A intensidade da mecânica e do trabalho da caixa pode ser gerida através dos três modos de condução, sendo que em Eco a gestão eletrónica da transmissão soma a função de velejar, para a contenção de combustível – também existem patilhas no volante para gerar imediatismo extra à transmissão. Com algum tento no acelerador, os consumos poderão rondar os 6,2 l/100 km, mas o melhor será contar com médias a rondar os 7 litros, em particular se este C4 for utilizado algum tempo em cidade.
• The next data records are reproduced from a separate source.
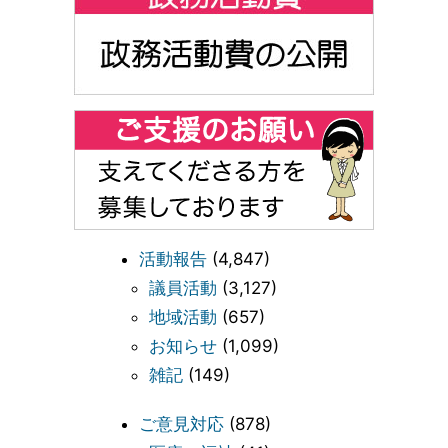
活動報告
(4,847)
議員活動
(3,127)
地域活動
(657)
お知らせ
(1,099)
雑記
(149)
ご意見対応
(878)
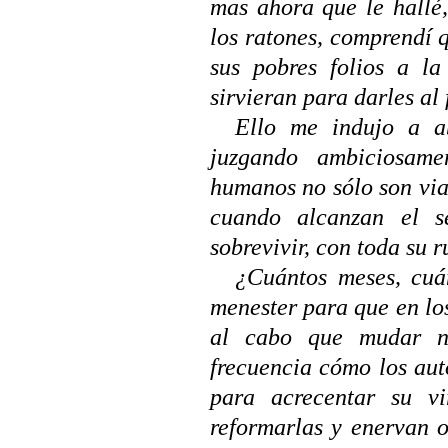
mas ahora que le hallé,
los ratones, comprendí 
sus pobres folios a l
sirvieran para darles al
Ello me indujo a ab
juzgando ambiciosam
humanos no sólo son via
cuando alcanzan el s
sobrevivir, con toda su 
¿Cuántos meses, cuán
menester para que en lo
al cabo que mudar n
frecuencia cómo los auto
para acrecentar su v
reformarlas y enervan o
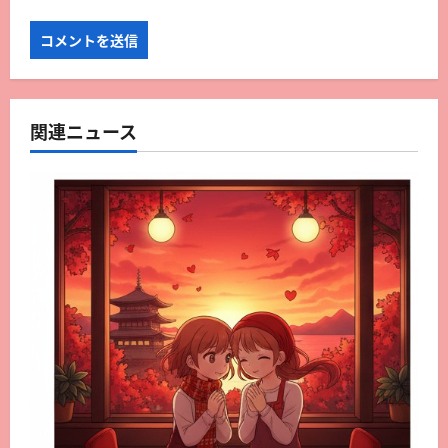
関連ニュース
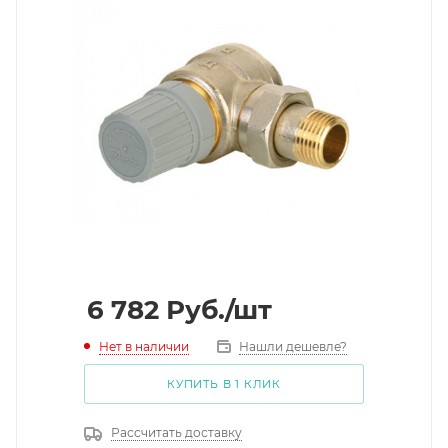
6 782
Руб.
/шт
Нет в наличии
Нашли дешевле?
КУПИТЬ В 1 КЛИК
Рассчитать доставку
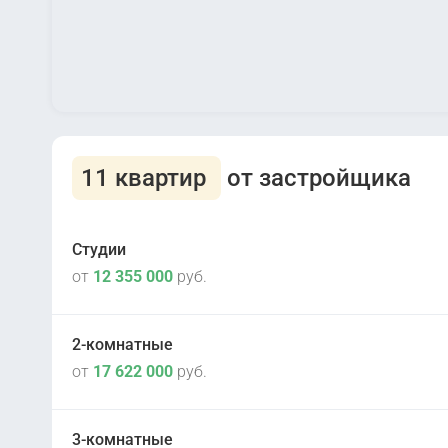
11 квартир
от застройщика
Студии
от
12 355 000
руб.
2-комнатные
от
17 622 000
руб.
III кв 2025
2
1 корпус
3-комнатные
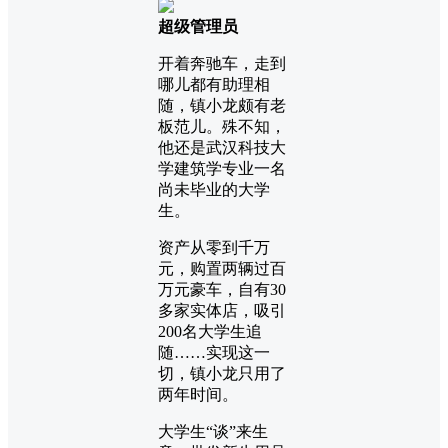
超级管理员
开着奔驰车，走到
哪儿都有助理相
随，镇小龙颇有老
板范儿。殊不知，
他还是武汉科技大
学建筑学专业一名
尚未毕业的大学
生。
资产从零到千万
元，购置两辆过百
万元豪车，自有30
多家实体店，吸引
200名大学生追
随……实现这一
切，镇小龙只用了
两年时间。
大学生“谈”来生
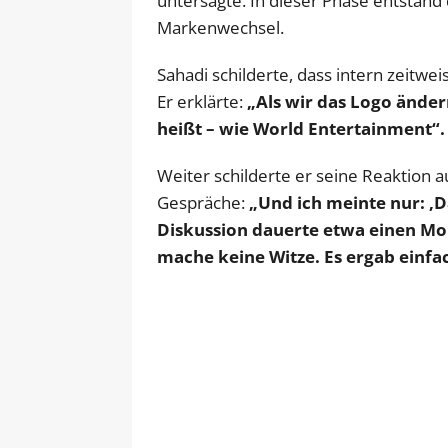
untersagte. In dieser Phase entsta
Markenwechsel.
Sahadi schilderte, dass intern zeitwe
Er erklärte:
„Als wir das Logo änder
heißt – wie World Entertainment“.
Weiter schilderte er seine Reaktion a
Gespräche:
„Und ich meinte nur: ‚D
Diskussion dauerte etwa einen Mon
mache keine Witze. Es ergab einfa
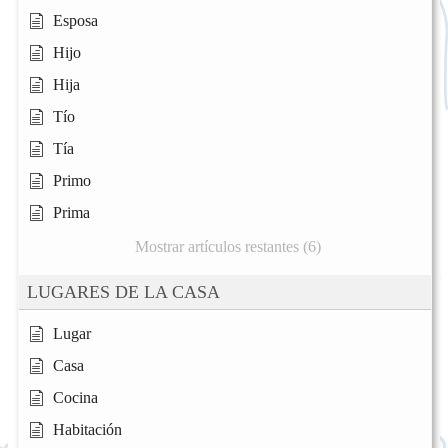
Esposa
Hijo
Hija
Tío
Tía
Primo
Prima
Mostrar artículos restantes (6)
LUGARES DE LA CASA
Lugar
Casa
Cocina
Habitación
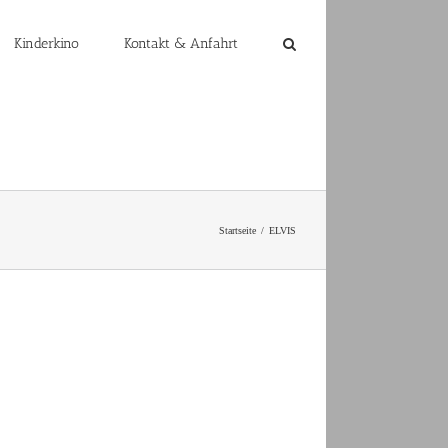
Kinderkino
Kontakt & Anfahrt
Startseite
ELVIS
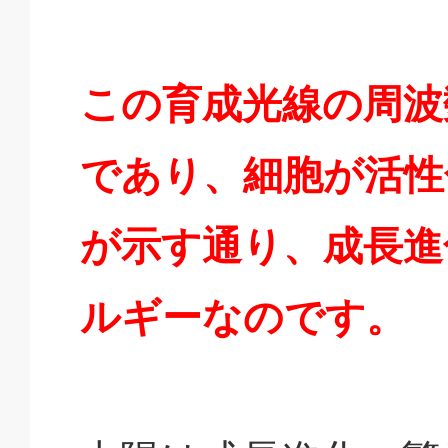
この育成光線の周波
であり、細胞が活性
が示す通り、成長進
ルギーなのです。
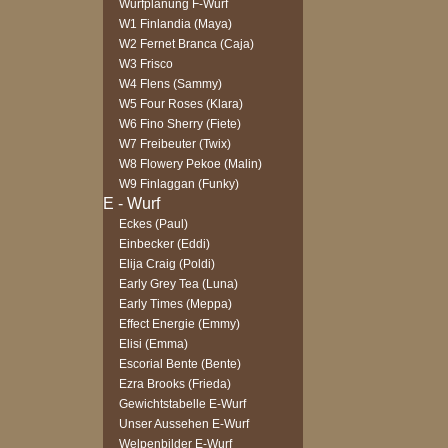
Wurfplanung F-Wurf
W1 Finlandia (Maya)
W2 Fernet Branca (Caja)
W3 Frisco
W4 Flens (Sammy)
W5 Four Roses (Klara)
W6 Fino Sherry (Fiete)
W7 Freibeuter (Twix)
W8 Flowery Pekoe (Malin)
W9 Finlaggan (Funky)
Eckes (Paul)
Einbecker (Eddi)
Elija Craig (Poldi)
Early Grey Tea (Luna)
Early Times (Meppa)
Effect Energie (Emmy)
Elisi (Emma)
Escorial Bente (Bente)
Ezra Brooks (Frieda)
Gewichtstabelle E-Wurf
Unser Aussehen E-Wurf
Welpenbilder E-Wurf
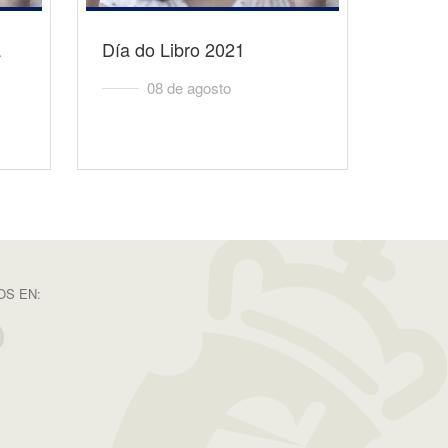
a
Día do Libro 2021
08 de agosto
S EN:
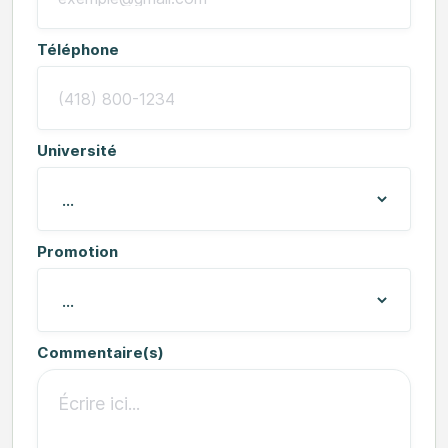
Téléphone
Université
Promotion
Commentaire(s)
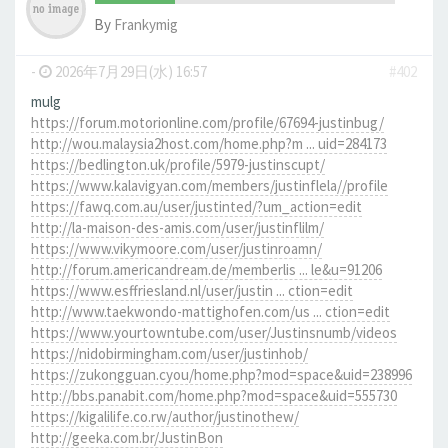
By
Frankymig
-
2026年7月29日(水) 16:57
#402
mulg
https://forum.motorionline.com/profile/67694-justinbug/
http://wou.malaysia2host.com/home.php?m ... uid=284173
https://bedlington.uk/profile/5979-justinscupt/
https://www.kalavigyan.com/members/justinflela//profile
https://fawq.com.au/user/justinted/?um_action=edit
http://la-maison-des-amis.com/user/justinflilm/
https://www.vikymoore.com/user/justinroamn/
http://forum.americandream.de/memberlis ... le&u=91206
https://www.esffriesland.nl/user/justin ... ction=edit
http://www.taekwondo-mattighofen.com/us ... ction=edit
https://www.yourtowntube.com/user/Justinsnumb/videos
https://nidobirmingham.com/user/justinhob/
https://zukongguan.cyou/home.php?mod=space&uid=238996
http://bbs.panabit.com/home.php?mod=space&uid=555730
https://kigalilife.co.rw/author/justinothew/
http://geeka.com.br/JustinBon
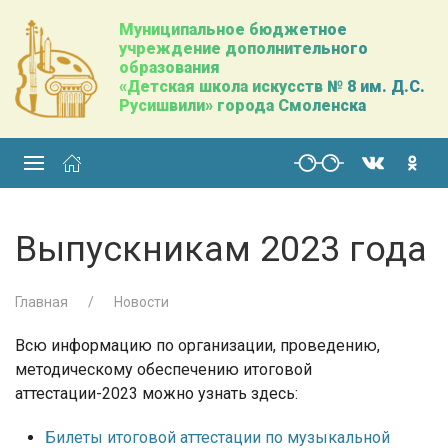
Муниципальное бюджетное
учреждение дополнительного
образования
«Детская школа искусств № 8 им. Д.С.
Русишвили» города Смоленска
Выпускникам 2023 года
Главная
Новости
Всю информацию по организации, проведению,
методическому обеспечению итоговой
аттестации-2023 можно узнать здесь:
Билеты итоговой аттестации по музыкальной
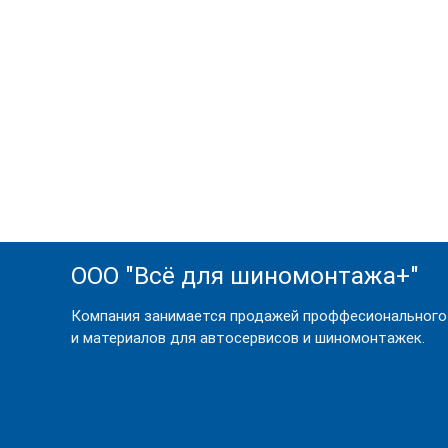
Жидкую резину.
Разнообразную химию.
Наш магазин реализует только качест
актуальных технологий. Очень удобно и
всегда можно поделиться с другом. Рек
там зачастую можно отыскать нужные ме
ООО "Всё для шиномонтажа+"
Компания занимается продажей проффесионального
и материалов для автосервисов и шиномонтажек.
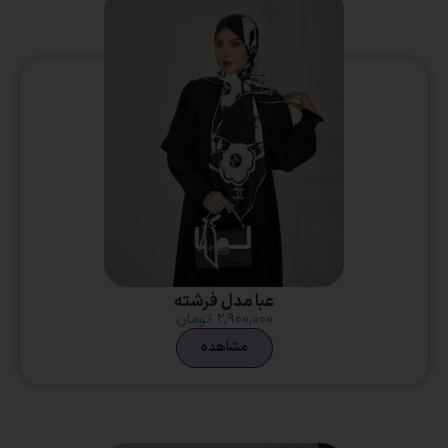
عبا مدل فرشته
۲,۹۰۰,۰۰۰
تومان
مشاهده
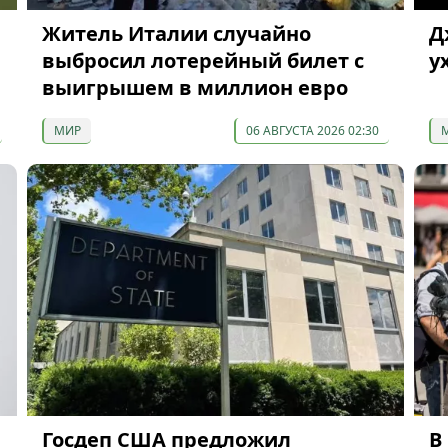
Житель Италии случайно
Д
выбросил лотерейный билет с
у
выигрышем в миллион евро
МИР
06 АВГУСТА 2026 02:30
Госдеп США предложил
В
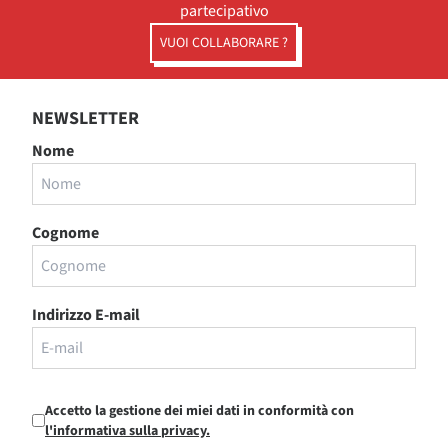
partecipativo
VUOI COLLABORARE ?
NEWSLETTER
Nome
Cognome
Indirizzo E-mail
Accetto la gestione dei miei dati in conformità con
l'informativa sulla privacy.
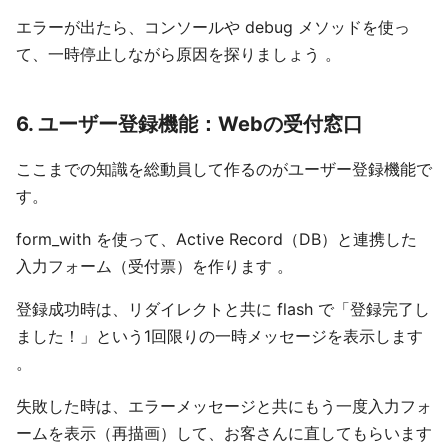
エラーが出たら、コンソールや debug メソッドを使っ
て、一時停止しながら原因を探りましょう 。
6. ユーザー登録機能：Webの受付窓口
ここまでの知識を総動員して作るのがユーザー登録機能で
す。
form_with を使って、Active Record（DB）と連携した
入力フォーム（受付票）を作ります 。
登録成功時は、リダイレクトと共に flash で「登録完了し
ました！」という1回限りの一時メッセージを表示します
。
失敗した時は、エラーメッセージと共にもう一度入力フォ
ームを表示（再描画）して、お客さんに直してもらいます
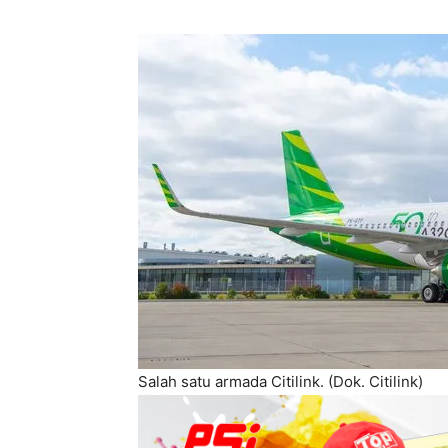
Salah satu armada Citilink. (Dok. Citilink)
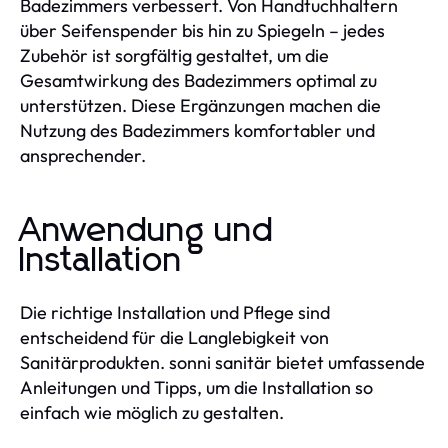
Badezimmers verbessert. Von Handtuchhaltern
über Seifenspender bis hin zu Spiegeln – jedes
Zubehör ist sorgfältig gestaltet, um die
Gesamtwirkung des Badezimmers optimal zu
unterstützen. Diese Ergänzungen machen die
Nutzung des Badezimmers komfortabler und
ansprechender.
Anwendung und
Installation
Die richtige Installation und Pflege sind
entscheidend für die Langlebigkeit von
Sanitärprodukten. sonni sanitär bietet umfassende
Anleitungen und Tipps, um die Installation so
einfach wie möglich zu gestalten.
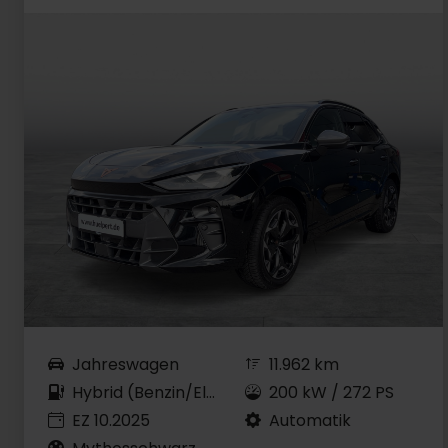
Jahreswagen
11.962 km
Hybrid (Benzin/Elektro)
200 kW / 272 PS
EZ 10.2025
Automatik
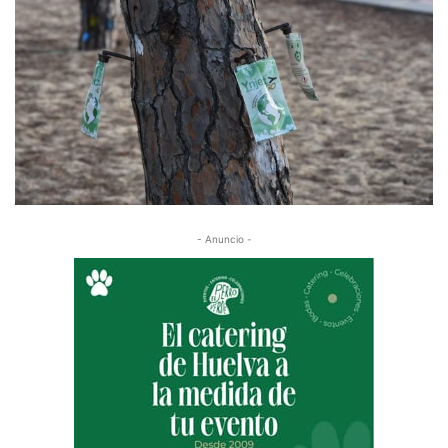
- Anuncio -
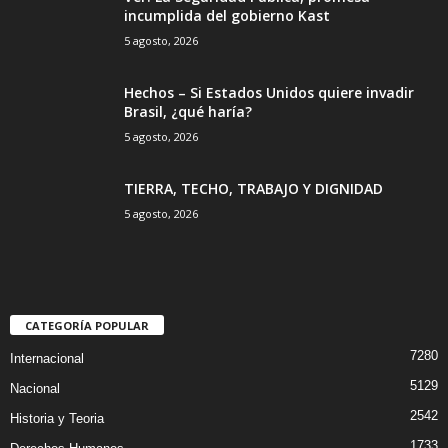
incumplida del gobierno Kast
5 agosto, 2026
Hechos – Si Estados Unidos quiere invadir
Brasil, ¿qué haría?
5 agosto, 2026
TIERRA, TECHO, TRABAJO Y DIGNIDAD
5 agosto, 2026
CATEGORÍA POPULAR
7280
Internacional
5129
Nacional
2542
Historia y Teoria
1733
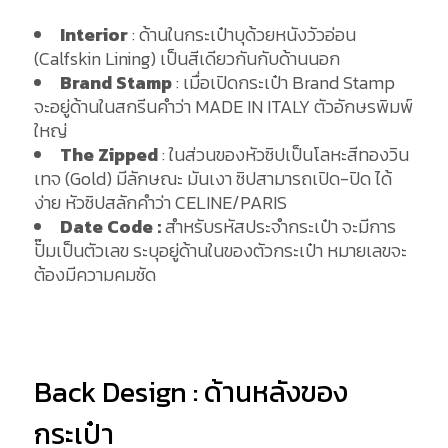
Interior
: ด้านในกระเป๋าบุด้วยหนังวัวอ่อน
(Calfskin Lining) เป็นสีเดียวกันกับด้านนอก
Brand Stamp
: เมื่อเปิดกระเป๋า Brand Stamp
จะอยู่ด้านในสกรีนคำว่า MADE IN ITALY ตัวอักษรพิมพ์
ใหญ่
The Zipped
: ในส่วนของหัวซิปเป็นโลหะสีทองวิน
เทจ (Gold) มีลักษณะ มันเงา ซิปสามารถเปิด-ปิด ได้
ง่าย หัวซิปสลักคำว่า CELINE/PARIS
Date Code :
สำหรับรหัสประจำกระเป๋า จะมีการ
ปั๊มเป็นตัวเลข ระบุอยู่ด้านในของตัวกระเป๋า หมายเลขจะ
ต้องมีความคมชัด
Back Design : ด้านหลังของ
กระเป๋า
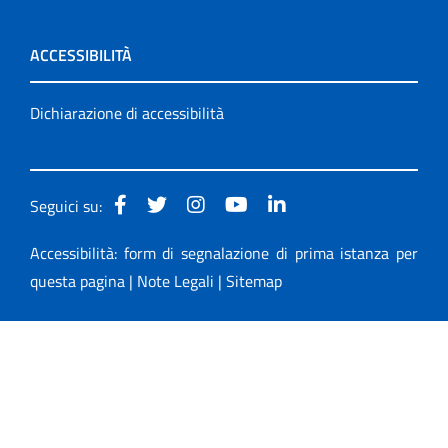
ACCESSIBILITÀ
Dichiarazione di accessibilità
Seguici su:
Accessibilità: form di segnalazione di prima istanza per
questa pagina
|
Note Legali
|
Sitemap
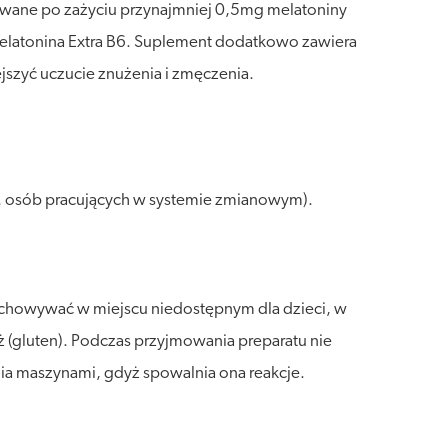
skiwane po zażyciu przynajmniej 0,5mg melatoniny
 Melatonina Extra B6. Suplement dodatkowo zawiera
szyć uczucie znużenia i zmęczenia.
p. osób pracujących w systemie zmianowym).
zechowywać w miejscu niedostępnym dla dzieci, w
 (gluten). Podczas przyjmowania preparatu nie
ia maszynami, gdyż spowalnia ona reakcje.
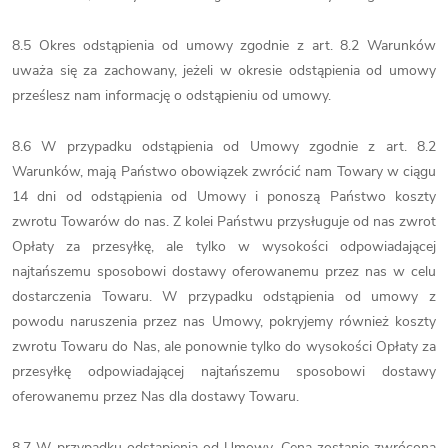
8.5 Okres odstąpienia od umowy zgodnie z art. 8.2 Warunków
uważa się za zachowany, jeżeli w okresie odstąpienia od umowy
prześlesz nam informację o odstąpieniu od umowy.
8.6 W przypadku odstąpienia od Umowy zgodnie z art. 8.2
Warunków, mają Państwo obowiązek zwrócić nam Towary w ciągu
14 dni od odstąpienia od Umowy i ponoszą Państwo koszty
zwrotu Towarów do nas. Z kolei Państwu przysługuje od nas zwrot
Opłaty za przesyłkę, ale tylko w wysokości odpowiadającej
najtańszemu sposobowi dostawy oferowanemu przez nas w celu
dostarczenia Towaru. W przypadku odstąpienia od umowy z
powodu naruszenia przez nas Umowy, pokryjemy również koszty
zwrotu Towaru do Nas, ale ponownie tylko do wysokości Opłaty za
przesyłkę odpowiadającej najtańszemu sposobowi dostawy
oferowanemu przez Nas dla dostawy Towaru.
8.7 W przypadku odstąpienia od Umowy, Cena zostanie zwrócona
Este feitio do motor 1.2 PureTech, com as doses necessárias de suavidade e elasticidade a que se soma resposta perentória nas acelerações mais exigentes (espelhado nas lestas retomas de velocidade aferidas) casa muito bem com todo o cenário de condução descontraída proporcionada pelo C4. A suspensão é branda e os níveis de conforto e serenidade rolante não conhecem igual neste segmento: este C4 preza e é um fiel precursor da linhagem de ‘sofá com rodas’ da marca francesa! Mesmo a arquitetura de eixo traseiro de torção não é fonte de ruídos ou vibrações à passagem por pisos mais esburacados ou bandas sonoras, havendo sempre uma corretíssima absorção da maioria das irregularidades das estradas, vindo ao cimo as valias técnicas dos amortecedores de batentes hidráulicos progressivos. Esta atitude tipicamente Citroën culmina, depois, em pronunciadas inclinações laterais da carroçaria, em curva, e longitudinais, em aceleração e travagens mais fortes. A direção ligeira, a posição de condução sobrelevada e as diversas câmaras de ajuda ao estacionamento são outros contributos para o conforto na condução, não obstante a reduzida visibilidade traseira, fruto do design do portão.

O interior é largo e espaçoso em todas as direções e lugares, com vasta oferta de locais de arrumo na zona dianteira, onde não falta generoso porta-luvas, gaveta sobre este e ainda um suporte para fixar um tablet em frente ao passageiro da frente. À noite, as bolsas nas portas são iluminadas. Os 380 litros da mala estão centrados com a concorrência, existindo plataforma para dividir e organizar os planos de carga.

O painel digital à frente dos olhos do condutor (5,5’’), não obstante os vários cenários e vistas possíveis (cinco), coloca sempre em grande plano as informações mais relevantes, caso da velocidade instantânea e indicação de limite de velocidade. Em complemento, existe ainda um útil head up display em posição cimeira. Na zona central do tablier, a climatização surge com comandos próprios numa zona mais inferior, ao passo que as restantes funções de bordo estão concentradas no monitor tátil, havendo apenas botões para aceder diretamente às regulações do veículo e outro para o menu principal – mais chegado ao passageiro, botão rotativo do volume do sistema áudio.

A bem recheada versão Shine Pack conta com bancos revestidos a pele com aquecimento nos dianteiros, navegação 3D, sistema mãos livres para abertura e trancamento das portas (funciona por afastamento e aproximação), iluminação LED com comutação automática entre médios e máximos, assistente ativo de faixa de rodagem, cruise control adaptativo, entre outros pequenos pormenores que podem fazer a diferença nesta faixa de preço, caso da travagem ativa de emergência com deteção de peões e ciclistas, carregamento indutivo para smartphone, tomadas USB a servir os lugares traseiros.